>>>>>

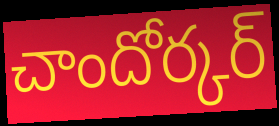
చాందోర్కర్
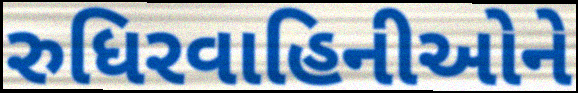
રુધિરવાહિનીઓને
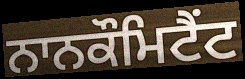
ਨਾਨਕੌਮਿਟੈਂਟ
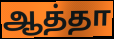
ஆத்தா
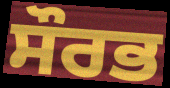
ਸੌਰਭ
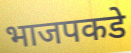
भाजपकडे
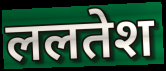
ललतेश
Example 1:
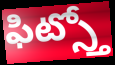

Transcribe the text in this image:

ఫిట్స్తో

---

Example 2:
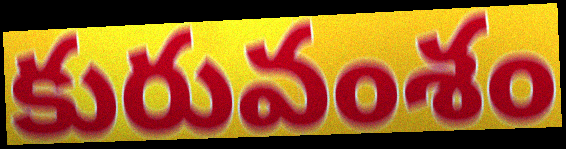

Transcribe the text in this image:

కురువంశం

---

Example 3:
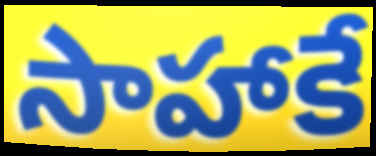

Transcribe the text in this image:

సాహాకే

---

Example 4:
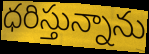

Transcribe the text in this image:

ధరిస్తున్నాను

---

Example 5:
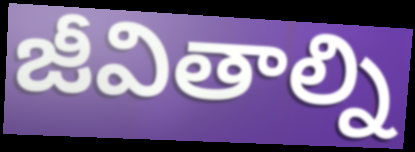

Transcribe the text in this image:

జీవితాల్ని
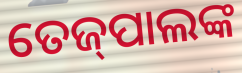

<<<<<

* [WHAT TO WORK ON]: Tell how many lines in the data hold the string "Example", giving the number by itself.

* [RESULT OF THE EXERCISE]: 5